- **WORK INSTRUCTION**: Look for the word "genes". Copy every line of the listing where it occurs.

- **DATASET EXCERPTS**:
BEGIN

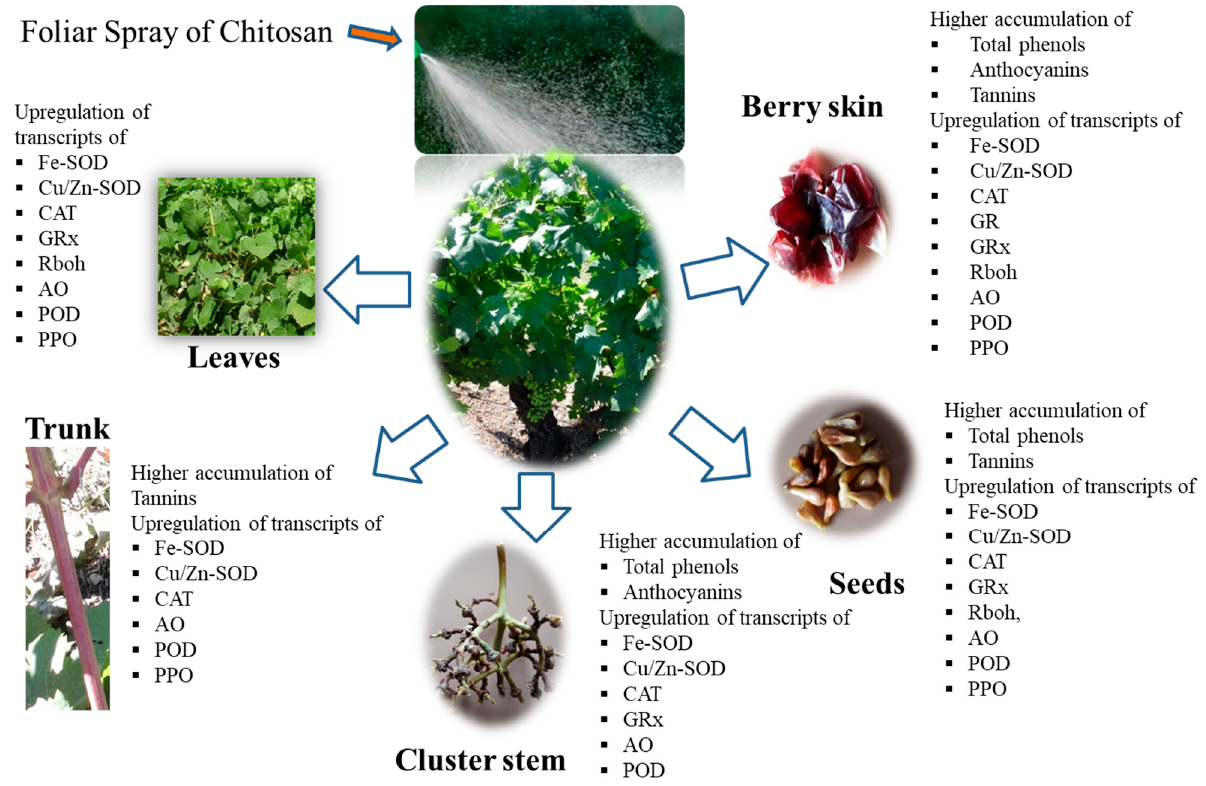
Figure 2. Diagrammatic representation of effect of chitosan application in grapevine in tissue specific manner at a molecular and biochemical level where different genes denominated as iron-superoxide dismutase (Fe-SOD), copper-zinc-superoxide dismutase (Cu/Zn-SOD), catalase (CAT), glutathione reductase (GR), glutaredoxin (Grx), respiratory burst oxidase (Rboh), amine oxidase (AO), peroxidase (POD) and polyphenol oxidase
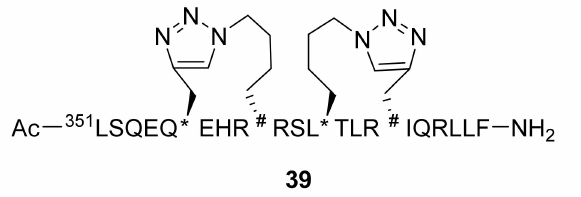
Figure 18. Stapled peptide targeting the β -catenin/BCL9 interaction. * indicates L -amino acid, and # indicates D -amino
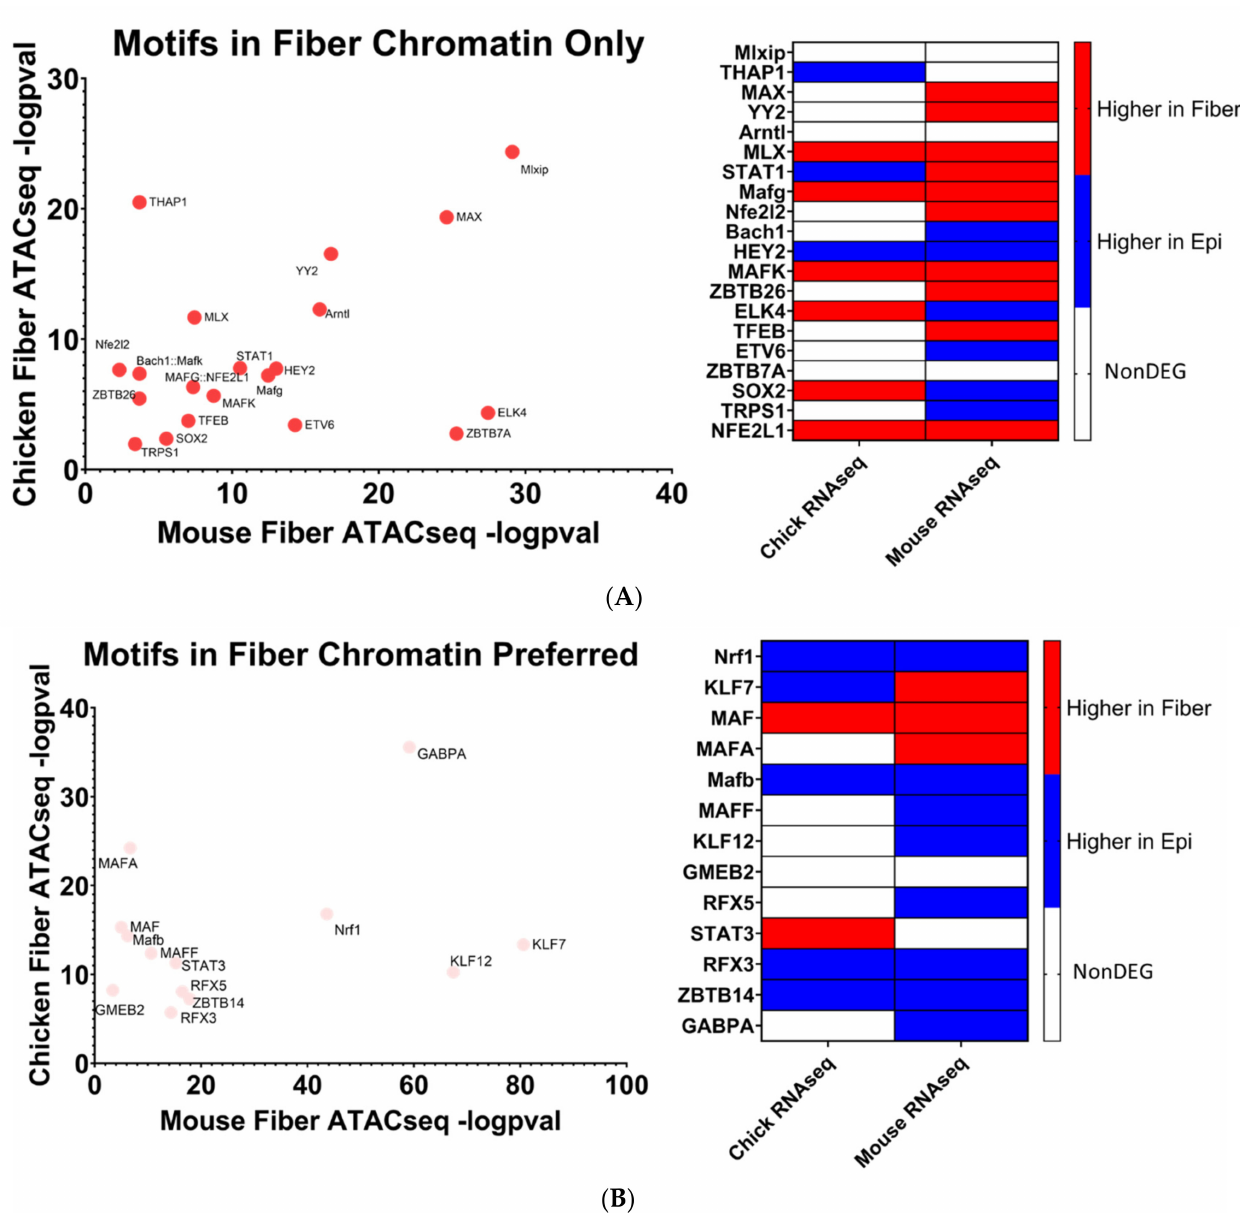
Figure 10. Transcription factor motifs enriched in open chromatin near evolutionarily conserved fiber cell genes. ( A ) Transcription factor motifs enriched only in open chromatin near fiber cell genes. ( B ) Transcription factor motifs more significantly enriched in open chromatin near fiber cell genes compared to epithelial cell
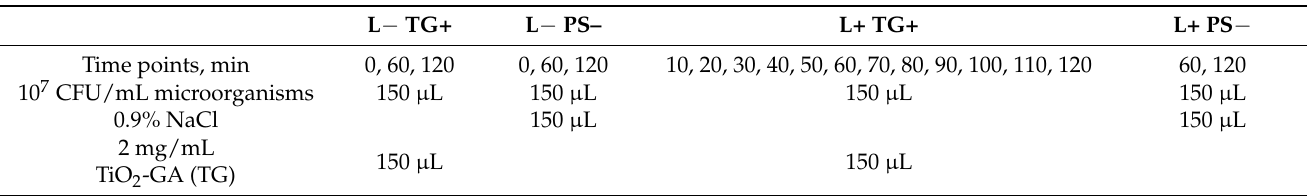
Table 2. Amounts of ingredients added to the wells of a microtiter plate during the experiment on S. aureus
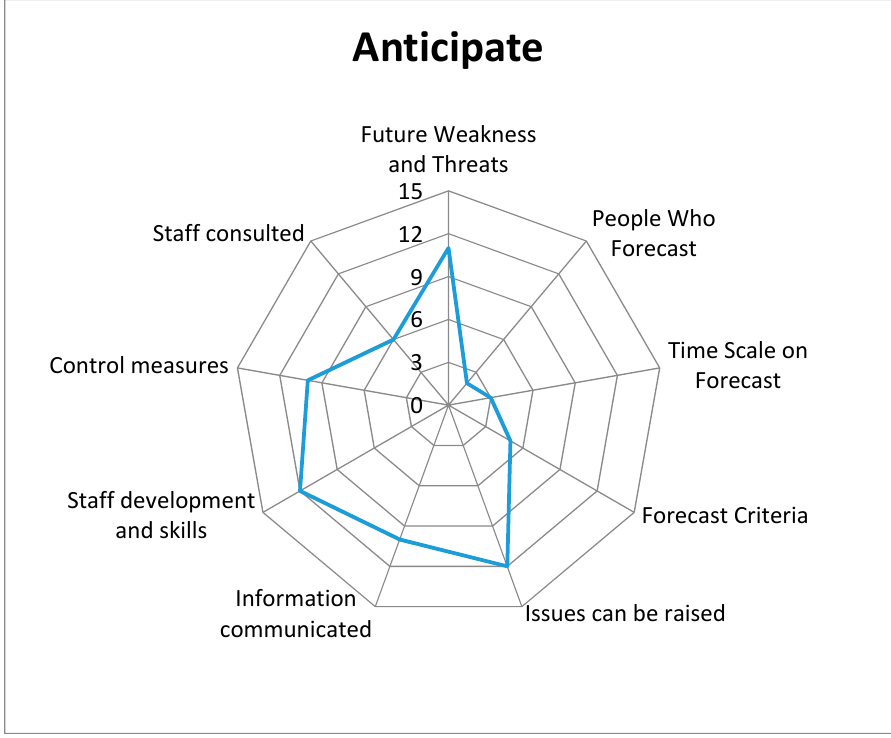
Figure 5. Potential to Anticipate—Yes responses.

END
BEGIN

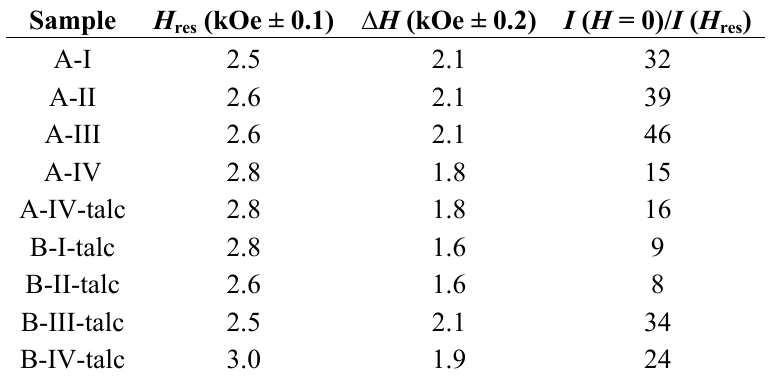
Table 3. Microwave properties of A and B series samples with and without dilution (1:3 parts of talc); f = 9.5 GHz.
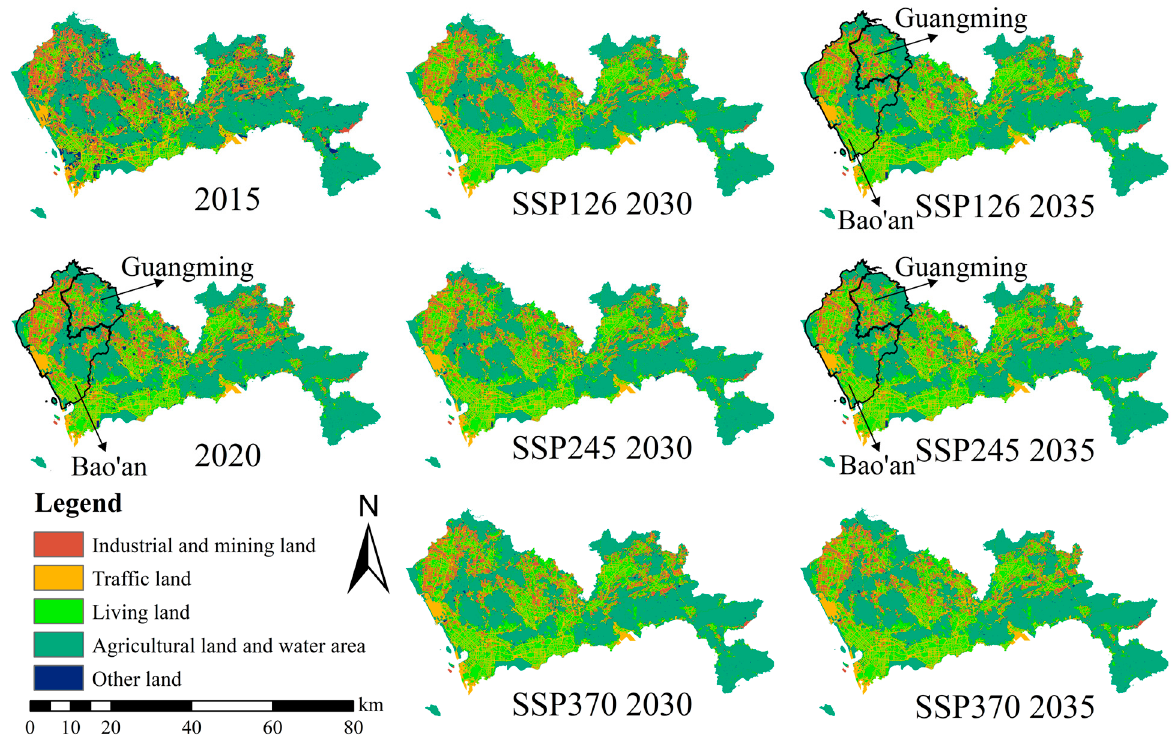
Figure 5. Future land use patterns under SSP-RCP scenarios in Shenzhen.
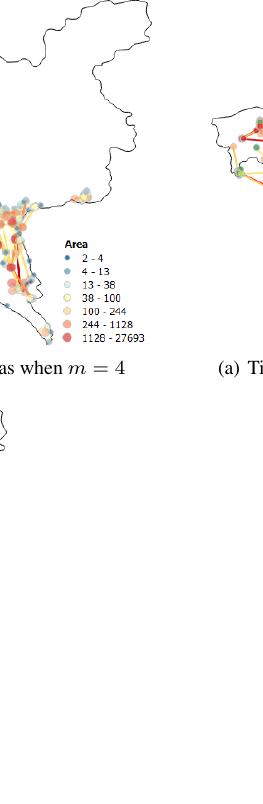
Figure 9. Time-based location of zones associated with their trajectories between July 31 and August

END
BEGIN

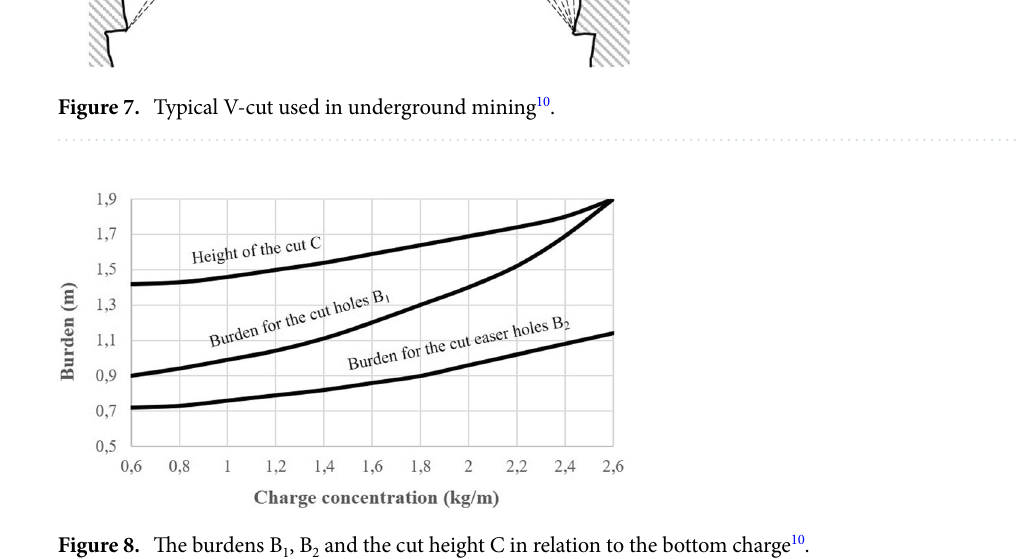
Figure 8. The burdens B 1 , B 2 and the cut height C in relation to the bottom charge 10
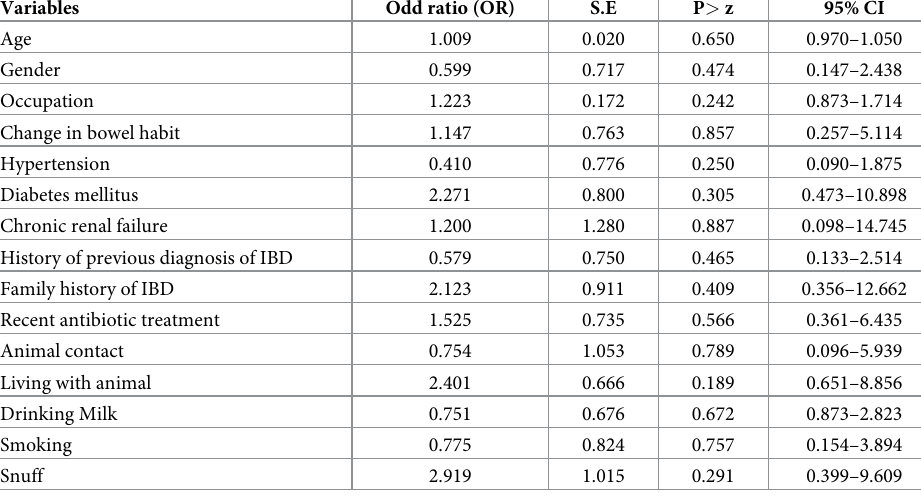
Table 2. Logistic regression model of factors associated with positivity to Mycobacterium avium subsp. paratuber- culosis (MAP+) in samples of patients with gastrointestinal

END

- **ANSWER SPACE**:
Figure 2. Diagrammatic representation of effect of chitosan application in grapevine in tissue specific manner at a molecular and biochemical level where different genes denominated as iron-superoxide dismutase (Fe-SOD), copper-zinc-superoxide dismutase (Cu/Zn-SOD), catalase (CAT), glutathione reductase (GR), glutaredoxin (Grx), respiratory burst oxidase (Rboh), amine oxidase (AO), peroxidase (POD) and polyphenol oxidase
Figure 10. Transcription factor motifs enriched in open chromatin near evolutionarily conserved fiber cell genes. ( A ) Transcription factor motifs enriched only in open chromatin near fiber cell genes. ( B ) Transcription factor motifs more significantly enriched in open chromatin near fiber cell genes compared to epithelial cell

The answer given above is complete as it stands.